* **PROBLEM DESCRIPTION**: Once the line with "cells are negative" is found in the entries below, print it and each following line exactly, stopping after the line with "analysis of skin"; print nothing else.
DATA EXCERPTS Start Marker
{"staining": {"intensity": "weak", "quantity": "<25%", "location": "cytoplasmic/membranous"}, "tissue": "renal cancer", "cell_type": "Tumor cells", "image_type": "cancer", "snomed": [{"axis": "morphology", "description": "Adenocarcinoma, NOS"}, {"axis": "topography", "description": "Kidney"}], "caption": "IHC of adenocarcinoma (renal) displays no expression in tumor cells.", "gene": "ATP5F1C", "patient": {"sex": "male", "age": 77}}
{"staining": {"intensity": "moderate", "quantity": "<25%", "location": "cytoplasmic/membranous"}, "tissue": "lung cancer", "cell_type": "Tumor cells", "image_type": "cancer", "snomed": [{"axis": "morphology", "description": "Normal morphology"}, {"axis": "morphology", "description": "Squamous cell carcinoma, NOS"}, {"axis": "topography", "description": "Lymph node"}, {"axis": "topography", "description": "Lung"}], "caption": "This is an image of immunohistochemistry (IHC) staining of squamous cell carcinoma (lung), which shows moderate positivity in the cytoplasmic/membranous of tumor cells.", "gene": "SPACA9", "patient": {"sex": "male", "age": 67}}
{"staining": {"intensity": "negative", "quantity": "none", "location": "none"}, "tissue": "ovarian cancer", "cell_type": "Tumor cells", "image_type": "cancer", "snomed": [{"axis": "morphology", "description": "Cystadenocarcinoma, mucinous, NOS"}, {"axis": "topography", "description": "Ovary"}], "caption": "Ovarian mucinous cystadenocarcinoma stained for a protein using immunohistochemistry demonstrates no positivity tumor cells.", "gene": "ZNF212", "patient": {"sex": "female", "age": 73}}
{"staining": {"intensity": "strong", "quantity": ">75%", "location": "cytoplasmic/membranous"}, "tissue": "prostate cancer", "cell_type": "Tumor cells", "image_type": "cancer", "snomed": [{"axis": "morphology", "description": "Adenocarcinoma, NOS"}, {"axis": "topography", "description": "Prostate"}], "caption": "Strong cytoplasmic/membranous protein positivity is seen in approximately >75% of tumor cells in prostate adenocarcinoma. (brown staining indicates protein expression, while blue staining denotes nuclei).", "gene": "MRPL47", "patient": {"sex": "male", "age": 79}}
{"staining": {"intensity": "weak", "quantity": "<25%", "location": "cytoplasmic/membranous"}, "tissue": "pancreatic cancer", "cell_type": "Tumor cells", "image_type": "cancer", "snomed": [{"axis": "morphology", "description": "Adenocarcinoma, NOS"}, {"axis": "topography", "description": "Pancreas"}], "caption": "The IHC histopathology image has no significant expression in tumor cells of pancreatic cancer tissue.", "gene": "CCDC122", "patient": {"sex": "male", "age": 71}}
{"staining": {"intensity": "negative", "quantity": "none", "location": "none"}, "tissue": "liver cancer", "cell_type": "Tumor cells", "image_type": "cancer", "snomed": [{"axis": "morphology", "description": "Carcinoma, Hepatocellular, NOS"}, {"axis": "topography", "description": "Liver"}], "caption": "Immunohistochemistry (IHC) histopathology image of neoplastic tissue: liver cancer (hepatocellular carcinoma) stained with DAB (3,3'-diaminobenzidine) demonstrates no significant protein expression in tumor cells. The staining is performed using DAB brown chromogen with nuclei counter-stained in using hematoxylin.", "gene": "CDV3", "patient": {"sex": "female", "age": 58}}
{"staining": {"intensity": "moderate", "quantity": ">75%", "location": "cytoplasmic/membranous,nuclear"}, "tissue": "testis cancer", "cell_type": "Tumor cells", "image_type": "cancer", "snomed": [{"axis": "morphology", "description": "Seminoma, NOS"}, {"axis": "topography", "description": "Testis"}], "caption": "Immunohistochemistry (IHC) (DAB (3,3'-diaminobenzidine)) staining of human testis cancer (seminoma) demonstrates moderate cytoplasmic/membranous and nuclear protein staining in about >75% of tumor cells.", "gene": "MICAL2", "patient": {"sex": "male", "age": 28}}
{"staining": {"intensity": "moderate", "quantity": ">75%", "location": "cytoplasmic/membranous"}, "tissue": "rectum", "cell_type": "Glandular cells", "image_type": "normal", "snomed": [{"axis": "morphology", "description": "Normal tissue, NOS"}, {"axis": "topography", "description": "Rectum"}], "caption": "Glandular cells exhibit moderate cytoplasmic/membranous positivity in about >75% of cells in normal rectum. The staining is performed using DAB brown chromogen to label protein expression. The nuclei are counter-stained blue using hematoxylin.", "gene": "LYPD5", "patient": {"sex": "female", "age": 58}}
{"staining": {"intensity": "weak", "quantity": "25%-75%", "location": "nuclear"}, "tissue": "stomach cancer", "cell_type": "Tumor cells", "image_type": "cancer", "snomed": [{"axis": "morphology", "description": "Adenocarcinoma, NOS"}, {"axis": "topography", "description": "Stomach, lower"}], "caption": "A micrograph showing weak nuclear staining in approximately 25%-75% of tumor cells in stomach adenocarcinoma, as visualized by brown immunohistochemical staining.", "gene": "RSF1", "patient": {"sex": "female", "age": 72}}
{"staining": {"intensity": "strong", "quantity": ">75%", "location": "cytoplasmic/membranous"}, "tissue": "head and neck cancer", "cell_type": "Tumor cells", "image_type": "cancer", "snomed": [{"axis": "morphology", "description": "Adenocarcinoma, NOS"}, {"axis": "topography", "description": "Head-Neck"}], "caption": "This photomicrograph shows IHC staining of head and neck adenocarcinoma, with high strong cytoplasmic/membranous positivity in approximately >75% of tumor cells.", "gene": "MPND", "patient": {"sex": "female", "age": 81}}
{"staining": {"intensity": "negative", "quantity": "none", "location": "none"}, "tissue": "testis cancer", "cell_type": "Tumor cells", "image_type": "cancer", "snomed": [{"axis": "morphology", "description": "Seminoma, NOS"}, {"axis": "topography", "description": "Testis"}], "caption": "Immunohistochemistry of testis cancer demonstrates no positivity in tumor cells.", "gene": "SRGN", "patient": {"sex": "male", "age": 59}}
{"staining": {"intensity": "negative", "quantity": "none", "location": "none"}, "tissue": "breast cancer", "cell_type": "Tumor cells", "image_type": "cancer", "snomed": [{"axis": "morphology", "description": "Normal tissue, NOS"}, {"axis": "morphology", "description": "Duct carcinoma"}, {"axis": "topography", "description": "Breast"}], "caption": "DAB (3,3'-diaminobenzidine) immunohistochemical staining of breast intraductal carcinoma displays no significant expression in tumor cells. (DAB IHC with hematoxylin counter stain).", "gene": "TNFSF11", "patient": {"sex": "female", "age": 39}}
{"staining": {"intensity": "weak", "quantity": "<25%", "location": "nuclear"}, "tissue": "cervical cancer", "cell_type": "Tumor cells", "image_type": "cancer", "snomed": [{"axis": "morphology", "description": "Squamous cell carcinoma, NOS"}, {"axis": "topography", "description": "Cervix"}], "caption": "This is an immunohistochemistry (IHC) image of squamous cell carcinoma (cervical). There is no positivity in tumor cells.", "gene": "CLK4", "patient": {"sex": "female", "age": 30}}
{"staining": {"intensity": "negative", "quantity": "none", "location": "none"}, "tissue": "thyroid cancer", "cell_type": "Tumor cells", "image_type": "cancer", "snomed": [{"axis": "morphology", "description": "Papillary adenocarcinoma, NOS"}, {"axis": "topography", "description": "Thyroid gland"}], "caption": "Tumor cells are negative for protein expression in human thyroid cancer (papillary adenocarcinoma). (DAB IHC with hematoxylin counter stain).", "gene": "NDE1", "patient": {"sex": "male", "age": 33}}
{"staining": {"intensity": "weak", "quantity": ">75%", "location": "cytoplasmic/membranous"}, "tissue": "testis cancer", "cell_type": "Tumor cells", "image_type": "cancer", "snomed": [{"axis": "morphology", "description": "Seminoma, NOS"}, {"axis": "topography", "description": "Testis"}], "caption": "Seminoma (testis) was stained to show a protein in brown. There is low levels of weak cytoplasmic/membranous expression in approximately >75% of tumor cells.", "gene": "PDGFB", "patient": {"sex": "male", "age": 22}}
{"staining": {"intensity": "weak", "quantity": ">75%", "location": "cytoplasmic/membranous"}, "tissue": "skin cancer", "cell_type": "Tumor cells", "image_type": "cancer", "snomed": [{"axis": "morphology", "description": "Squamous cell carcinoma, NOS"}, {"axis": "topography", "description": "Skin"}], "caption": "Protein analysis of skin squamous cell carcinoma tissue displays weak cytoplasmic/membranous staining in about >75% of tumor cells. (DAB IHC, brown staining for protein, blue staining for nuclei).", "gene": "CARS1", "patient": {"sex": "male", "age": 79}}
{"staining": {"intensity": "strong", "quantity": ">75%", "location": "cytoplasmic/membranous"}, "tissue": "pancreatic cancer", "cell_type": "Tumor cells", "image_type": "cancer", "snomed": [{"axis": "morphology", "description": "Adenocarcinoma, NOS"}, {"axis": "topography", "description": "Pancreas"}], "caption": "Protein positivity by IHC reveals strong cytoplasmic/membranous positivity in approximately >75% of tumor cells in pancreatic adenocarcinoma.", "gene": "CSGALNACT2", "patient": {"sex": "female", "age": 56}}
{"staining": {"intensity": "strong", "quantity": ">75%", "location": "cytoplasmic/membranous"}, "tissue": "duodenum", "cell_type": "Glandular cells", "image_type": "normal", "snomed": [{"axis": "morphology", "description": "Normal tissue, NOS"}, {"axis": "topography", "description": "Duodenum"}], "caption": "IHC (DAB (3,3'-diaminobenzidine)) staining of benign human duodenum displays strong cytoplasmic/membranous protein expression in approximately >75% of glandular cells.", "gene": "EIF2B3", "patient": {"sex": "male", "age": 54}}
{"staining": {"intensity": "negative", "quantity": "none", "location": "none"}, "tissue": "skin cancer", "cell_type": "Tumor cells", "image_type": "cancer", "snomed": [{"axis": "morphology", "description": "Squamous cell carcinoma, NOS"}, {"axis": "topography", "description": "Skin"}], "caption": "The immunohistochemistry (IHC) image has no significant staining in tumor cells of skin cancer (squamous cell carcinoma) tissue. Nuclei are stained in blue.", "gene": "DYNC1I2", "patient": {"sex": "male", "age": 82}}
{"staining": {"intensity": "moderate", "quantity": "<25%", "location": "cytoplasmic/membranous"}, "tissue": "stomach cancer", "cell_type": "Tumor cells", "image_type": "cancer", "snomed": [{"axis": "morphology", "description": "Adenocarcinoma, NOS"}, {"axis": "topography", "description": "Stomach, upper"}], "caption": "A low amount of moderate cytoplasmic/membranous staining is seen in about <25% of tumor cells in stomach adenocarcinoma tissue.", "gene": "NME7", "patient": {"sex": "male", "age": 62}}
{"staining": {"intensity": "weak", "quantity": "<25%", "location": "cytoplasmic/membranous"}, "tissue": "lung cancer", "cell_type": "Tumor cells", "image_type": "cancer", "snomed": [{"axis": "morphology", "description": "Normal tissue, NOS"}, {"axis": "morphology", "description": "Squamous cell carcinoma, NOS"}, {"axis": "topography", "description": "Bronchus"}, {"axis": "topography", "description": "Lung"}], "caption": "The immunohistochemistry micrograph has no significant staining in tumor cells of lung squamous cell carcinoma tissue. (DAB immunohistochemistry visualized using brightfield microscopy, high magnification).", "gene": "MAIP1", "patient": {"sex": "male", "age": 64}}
DATA EXCERPTS End Marker
* **THE COMPLETED TASK**:
{"staining": {"intensity": "negative", "quantity": "none", "location": "none"}, "tissue": "thyroid cancer", "cell_type": "Tumor cells", "image_type": "cancer", "snomed": [{"axis": "morphology", "description": "Papillary adenocarcinoma, NOS"}, {"axis": "topography", "description": "Thyroid gland"}], "caption": "Tumor cells are negative for protein expression in human thyroid cancer (papillary adenocarcinoma). (DAB IHC with hematoxylin counter stain).", "gene": "NDE1", "patient": {"sex": "male", "age": 33}}
{"staining": {"intensity": "weak", "quantity": ">75%", "location": "cytoplasmic/membranous"}, "tissue": "testis cancer", "cell_type": "Tumor cells", "image_type": "cancer", "snomed": [{"axis": "morphology", "description": "Seminoma, NOS"}, {"axis": "topography", "description": "Testis"}], "caption": "Seminoma (testis) was stained to show a protein in brown. There is low levels of weak cytoplasmic/membranous expression in approximately >75% of tumor cells.", "gene": "PDGFB", "patient": {"sex": "male", "age": 22}}
{"staining": {"intensity": "weak", "quantity": ">75%", "location": "cytoplasmic/membranous"}, "tissue": "skin cancer", "cell_type": "Tumor cells", "image_type": "cancer", "snomed": [{"axis": "morphology", "description": "Squamous cell carcinoma, NOS"}, {"axis": "topography", "description": "Skin"}], "caption": "Protein analysis of skin squamous cell carcinoma tissue displays weak cytoplasmic/membranous staining in about >75% of tumor cells. (DAB IHC, brown staining for protein, blue staining for nuclei).", "gene": "CARS1", "patient": {"sex": "male", "age": 79}}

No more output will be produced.